10. A method for monitoring a coupling between a mobile radio terminal, in particular a cell phone, and a control module of a vehicle,

wherein the method comprises the following steps:

measuring a first parameter by means of the mobile radio terminal,

measuring a second parameter by means of the vehicle,

transmitting the first parameter and/or the second parameter between the mobile radio terminal and the control module,

determining a disparity between the first parameter and the second parameter,

comparing the disparity with a threshold value,

if the disparity is below the threshold value, maintaining the coupling or using respective data packets, and

if the disparity is above the threshold value, terminating the coupling or rejecting respective data packets.

11. The method as claimed in claim 10,

wherein the mobile radio terminal and the control module of the vehicle have been coupled by means of a method wherein the method on the control module has the following steps:

putting the control module into a coupling state, and

sending, by means of the control module, a secret to the mobile radio terminal to set up a coupling,

the setup of a coupling being possible only if the control module is in the coupling state,

wherein the control module is put into the coupling state by connecting a programmer, in particular a diagnostic tester;

wherein the programmer has preferably stored a temporary key and, after the connection, transmits it to the control module, and the control module takes the temporary key as a basis for ascertaining the secret,

wherein the control module is put into the coupling state as a result of reception of a temporary key from a server, and the control module takes the temporary key as a basis for ascertaining the secret,

receiving, by means of the control module, a first secret from the mobile radio terminal,

comparing the first secret with a second secret, and

only if the first secret and the second secret are identical, maintaining the coupling between the control module and the mobile radio terminal,

wherein the method on the mobile radio terminal has the following steps:

security check on an application, and

only if the security check delivers a positive result, transmitting a secret from the mobile radio terminal to the control module by means of the application or receiving a secret from the control module,

wherein the security check includes a self-check by the application for change or manipulation,

wherein the security check includes a check on an execution environment for lack of security or change,

wherein the security check results in a number of checksums being produced and these being transmitted to the control module,

and wherein the coupling takes place only if the disparity at the time of the coupling is below the threshold value.

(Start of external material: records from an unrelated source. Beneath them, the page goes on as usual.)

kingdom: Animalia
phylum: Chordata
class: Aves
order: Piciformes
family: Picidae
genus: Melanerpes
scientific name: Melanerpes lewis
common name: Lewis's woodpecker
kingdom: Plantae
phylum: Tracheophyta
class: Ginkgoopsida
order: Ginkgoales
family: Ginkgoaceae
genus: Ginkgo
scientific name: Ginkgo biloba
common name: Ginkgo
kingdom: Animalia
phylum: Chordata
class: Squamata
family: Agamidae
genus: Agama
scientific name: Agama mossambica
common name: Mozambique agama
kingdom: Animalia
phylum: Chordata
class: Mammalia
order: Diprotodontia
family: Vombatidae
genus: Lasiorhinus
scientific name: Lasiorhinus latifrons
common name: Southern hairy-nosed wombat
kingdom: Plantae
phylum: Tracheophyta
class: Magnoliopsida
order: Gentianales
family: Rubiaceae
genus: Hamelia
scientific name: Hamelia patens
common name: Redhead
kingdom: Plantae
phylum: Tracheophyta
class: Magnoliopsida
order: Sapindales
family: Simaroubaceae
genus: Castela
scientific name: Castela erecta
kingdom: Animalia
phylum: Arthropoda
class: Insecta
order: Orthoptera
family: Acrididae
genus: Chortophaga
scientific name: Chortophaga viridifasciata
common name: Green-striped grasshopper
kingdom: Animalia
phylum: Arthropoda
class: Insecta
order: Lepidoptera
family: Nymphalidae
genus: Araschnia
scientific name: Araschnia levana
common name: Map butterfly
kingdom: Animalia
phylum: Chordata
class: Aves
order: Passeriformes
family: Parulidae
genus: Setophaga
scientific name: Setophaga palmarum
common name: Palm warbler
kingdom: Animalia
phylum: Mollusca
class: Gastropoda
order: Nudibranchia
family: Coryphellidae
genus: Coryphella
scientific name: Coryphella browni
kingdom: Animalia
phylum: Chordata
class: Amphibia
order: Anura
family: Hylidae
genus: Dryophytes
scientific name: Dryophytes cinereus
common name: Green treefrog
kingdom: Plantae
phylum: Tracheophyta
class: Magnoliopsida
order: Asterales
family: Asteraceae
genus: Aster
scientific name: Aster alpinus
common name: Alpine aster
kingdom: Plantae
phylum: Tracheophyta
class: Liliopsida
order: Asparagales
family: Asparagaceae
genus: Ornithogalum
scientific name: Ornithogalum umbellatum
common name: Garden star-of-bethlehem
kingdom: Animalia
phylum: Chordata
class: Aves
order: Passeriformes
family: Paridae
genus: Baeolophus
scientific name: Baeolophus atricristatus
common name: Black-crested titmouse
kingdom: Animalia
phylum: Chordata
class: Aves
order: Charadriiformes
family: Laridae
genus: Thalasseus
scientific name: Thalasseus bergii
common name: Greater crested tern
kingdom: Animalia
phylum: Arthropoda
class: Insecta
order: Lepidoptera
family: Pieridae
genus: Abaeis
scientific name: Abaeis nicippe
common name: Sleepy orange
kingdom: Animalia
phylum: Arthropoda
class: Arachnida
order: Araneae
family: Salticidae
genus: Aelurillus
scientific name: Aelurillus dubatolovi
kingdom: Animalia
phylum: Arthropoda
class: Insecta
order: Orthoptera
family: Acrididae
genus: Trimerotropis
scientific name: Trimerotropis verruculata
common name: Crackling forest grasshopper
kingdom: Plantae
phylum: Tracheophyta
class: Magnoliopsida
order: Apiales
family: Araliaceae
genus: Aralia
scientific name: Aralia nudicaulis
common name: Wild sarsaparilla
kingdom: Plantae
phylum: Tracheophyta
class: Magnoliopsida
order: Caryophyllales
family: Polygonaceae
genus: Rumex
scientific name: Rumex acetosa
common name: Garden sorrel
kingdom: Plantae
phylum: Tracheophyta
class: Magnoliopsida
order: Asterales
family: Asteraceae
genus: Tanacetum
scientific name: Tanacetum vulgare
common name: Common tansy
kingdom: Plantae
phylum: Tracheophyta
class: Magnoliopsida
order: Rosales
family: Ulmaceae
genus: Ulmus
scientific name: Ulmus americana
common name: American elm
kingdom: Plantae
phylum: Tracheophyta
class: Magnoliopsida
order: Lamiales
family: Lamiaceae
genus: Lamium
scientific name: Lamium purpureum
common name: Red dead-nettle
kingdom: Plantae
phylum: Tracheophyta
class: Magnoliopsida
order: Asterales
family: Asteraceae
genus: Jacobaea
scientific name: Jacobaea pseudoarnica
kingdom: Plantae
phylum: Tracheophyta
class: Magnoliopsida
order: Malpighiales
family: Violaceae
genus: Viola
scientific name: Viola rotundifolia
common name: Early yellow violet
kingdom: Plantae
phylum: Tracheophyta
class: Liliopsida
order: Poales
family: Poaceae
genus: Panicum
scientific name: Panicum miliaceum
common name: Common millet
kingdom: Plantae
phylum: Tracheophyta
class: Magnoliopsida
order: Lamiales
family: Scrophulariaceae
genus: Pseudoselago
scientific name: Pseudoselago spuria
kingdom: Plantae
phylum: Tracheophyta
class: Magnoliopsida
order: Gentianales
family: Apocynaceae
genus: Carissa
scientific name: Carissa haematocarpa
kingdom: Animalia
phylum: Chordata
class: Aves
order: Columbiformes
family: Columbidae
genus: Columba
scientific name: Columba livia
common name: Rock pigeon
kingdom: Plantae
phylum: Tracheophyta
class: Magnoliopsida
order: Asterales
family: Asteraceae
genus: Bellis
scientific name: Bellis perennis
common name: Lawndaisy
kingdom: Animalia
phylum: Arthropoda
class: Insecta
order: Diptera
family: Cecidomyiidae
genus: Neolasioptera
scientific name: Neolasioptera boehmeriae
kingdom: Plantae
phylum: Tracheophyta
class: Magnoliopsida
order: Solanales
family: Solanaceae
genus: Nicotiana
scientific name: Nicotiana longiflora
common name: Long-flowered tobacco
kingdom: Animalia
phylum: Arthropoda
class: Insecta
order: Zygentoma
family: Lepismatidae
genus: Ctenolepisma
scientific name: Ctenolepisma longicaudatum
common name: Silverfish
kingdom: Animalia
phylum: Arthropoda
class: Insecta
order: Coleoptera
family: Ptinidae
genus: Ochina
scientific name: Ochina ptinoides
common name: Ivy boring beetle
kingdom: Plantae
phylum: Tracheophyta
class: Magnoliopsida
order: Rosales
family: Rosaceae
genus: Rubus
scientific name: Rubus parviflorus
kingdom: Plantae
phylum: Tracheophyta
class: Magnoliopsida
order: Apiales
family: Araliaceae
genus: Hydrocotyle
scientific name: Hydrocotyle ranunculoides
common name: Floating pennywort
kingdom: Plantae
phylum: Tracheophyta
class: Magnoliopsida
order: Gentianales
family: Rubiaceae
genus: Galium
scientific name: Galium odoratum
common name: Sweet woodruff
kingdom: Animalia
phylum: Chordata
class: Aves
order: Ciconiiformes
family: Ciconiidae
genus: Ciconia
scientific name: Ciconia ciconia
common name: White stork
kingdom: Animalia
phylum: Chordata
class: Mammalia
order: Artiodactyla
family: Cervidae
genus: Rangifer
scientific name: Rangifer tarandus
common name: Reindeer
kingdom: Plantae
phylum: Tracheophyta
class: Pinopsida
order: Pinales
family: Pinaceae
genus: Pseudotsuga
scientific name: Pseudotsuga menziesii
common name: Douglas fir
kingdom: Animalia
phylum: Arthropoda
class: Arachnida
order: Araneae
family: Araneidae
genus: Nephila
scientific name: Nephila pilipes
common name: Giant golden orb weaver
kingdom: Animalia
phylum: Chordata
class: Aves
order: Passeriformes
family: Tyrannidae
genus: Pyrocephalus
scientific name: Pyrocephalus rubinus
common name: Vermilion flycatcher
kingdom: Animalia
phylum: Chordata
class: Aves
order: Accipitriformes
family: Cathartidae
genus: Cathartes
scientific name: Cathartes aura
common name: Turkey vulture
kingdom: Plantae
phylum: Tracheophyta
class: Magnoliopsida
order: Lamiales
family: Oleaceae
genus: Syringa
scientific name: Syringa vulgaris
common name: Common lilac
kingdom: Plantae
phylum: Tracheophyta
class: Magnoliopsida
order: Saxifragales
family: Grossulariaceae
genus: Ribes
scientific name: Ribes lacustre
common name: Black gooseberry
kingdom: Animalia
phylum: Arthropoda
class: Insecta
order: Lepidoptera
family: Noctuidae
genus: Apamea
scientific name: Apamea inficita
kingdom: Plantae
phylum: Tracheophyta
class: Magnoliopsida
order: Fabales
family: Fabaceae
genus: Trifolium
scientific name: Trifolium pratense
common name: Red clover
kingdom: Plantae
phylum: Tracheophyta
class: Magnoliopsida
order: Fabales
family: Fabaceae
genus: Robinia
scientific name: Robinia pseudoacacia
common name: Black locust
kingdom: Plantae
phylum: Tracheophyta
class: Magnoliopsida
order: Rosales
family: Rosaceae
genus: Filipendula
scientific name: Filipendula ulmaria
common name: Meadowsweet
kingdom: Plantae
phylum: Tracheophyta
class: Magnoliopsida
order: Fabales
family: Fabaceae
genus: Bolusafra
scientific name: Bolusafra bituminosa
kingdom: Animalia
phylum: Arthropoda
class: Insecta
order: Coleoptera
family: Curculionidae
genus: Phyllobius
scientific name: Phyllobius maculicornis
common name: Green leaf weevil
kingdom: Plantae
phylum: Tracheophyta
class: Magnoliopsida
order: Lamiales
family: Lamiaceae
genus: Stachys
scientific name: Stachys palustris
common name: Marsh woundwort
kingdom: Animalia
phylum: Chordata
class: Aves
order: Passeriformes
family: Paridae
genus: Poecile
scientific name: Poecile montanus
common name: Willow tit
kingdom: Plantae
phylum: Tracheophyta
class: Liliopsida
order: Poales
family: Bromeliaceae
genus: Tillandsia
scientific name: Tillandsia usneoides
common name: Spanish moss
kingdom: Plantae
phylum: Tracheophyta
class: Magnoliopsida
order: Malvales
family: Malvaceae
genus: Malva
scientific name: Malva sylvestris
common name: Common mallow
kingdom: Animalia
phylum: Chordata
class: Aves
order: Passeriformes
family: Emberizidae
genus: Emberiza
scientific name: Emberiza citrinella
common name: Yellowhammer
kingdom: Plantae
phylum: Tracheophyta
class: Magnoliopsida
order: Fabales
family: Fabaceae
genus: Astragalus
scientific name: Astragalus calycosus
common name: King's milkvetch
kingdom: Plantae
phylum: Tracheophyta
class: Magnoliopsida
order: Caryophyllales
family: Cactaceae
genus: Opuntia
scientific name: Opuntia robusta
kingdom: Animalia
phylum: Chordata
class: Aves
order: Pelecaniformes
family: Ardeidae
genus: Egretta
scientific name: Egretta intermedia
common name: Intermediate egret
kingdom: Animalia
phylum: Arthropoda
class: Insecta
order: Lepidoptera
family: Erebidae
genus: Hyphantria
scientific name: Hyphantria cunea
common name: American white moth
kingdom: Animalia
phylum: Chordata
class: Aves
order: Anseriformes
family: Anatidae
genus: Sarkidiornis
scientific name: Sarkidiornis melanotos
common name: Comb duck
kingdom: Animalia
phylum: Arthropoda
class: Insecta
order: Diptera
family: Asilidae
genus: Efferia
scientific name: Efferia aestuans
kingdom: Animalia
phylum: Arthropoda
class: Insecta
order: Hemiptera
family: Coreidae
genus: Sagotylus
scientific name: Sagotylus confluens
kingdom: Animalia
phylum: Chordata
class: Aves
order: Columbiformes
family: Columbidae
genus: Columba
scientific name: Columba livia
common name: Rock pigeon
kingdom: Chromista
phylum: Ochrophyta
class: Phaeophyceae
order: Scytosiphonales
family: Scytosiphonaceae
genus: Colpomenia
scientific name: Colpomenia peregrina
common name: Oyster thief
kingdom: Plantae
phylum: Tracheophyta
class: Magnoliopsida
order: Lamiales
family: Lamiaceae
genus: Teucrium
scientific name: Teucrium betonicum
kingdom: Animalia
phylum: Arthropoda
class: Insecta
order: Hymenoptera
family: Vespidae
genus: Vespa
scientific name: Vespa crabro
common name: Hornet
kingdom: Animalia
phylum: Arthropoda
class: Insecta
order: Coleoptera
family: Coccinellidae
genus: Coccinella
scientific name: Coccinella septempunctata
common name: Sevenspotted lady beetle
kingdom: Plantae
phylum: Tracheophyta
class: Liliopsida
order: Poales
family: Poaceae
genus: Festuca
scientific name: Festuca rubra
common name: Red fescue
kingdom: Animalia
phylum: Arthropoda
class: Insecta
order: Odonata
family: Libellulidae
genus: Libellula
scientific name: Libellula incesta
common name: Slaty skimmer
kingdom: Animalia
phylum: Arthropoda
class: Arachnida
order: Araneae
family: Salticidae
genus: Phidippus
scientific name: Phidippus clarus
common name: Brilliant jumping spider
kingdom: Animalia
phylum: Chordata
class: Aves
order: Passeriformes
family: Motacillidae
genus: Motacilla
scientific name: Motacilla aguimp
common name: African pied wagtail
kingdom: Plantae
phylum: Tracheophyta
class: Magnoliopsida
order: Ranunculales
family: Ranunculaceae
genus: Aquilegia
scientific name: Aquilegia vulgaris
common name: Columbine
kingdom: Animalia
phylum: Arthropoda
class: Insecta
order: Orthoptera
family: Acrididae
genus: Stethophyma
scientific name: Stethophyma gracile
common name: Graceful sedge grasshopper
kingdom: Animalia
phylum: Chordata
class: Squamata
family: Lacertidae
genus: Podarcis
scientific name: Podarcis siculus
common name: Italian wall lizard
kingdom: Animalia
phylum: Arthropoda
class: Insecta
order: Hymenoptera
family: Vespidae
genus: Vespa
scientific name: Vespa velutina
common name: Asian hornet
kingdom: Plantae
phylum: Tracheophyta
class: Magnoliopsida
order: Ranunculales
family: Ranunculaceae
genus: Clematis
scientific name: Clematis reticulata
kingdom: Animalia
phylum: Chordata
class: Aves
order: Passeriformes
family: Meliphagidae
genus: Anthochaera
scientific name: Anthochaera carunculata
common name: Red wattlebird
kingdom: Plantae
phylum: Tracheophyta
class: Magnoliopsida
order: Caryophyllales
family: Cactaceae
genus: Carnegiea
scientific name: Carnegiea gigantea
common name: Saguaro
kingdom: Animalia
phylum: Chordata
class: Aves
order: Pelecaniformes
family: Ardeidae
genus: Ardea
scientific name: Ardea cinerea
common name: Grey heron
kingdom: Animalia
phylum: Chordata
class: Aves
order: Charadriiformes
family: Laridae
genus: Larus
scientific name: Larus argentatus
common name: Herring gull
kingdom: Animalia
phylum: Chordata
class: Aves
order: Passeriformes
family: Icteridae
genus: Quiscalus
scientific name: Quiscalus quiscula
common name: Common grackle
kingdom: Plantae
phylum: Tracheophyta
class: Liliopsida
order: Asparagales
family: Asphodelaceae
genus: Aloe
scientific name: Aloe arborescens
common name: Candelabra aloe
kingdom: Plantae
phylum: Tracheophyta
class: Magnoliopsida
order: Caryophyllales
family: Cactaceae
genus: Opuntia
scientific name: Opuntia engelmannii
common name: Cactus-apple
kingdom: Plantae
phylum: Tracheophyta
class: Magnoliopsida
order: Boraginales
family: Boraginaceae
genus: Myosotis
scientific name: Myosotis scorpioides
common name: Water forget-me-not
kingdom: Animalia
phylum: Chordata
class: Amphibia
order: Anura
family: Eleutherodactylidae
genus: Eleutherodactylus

12. The method as claimed in claim 11,

wherein the first parameter and the second parameter are respective timestamps, in particular from satellite navigation.

13. The method as claimed in claim 12,

wherein respective data packets are also rejected if a fluctuation in the disparity between the timestamps is above a threshold value.

14. The method as claimed in claim 13,

wherein the first parameter and the second parameter are a respective position, in particular from satellite navigation.

15. The method as claimed in claim 14,

wherein the first parameter and the second parameter are a respective acceleration and/or speed and/or direction of travel.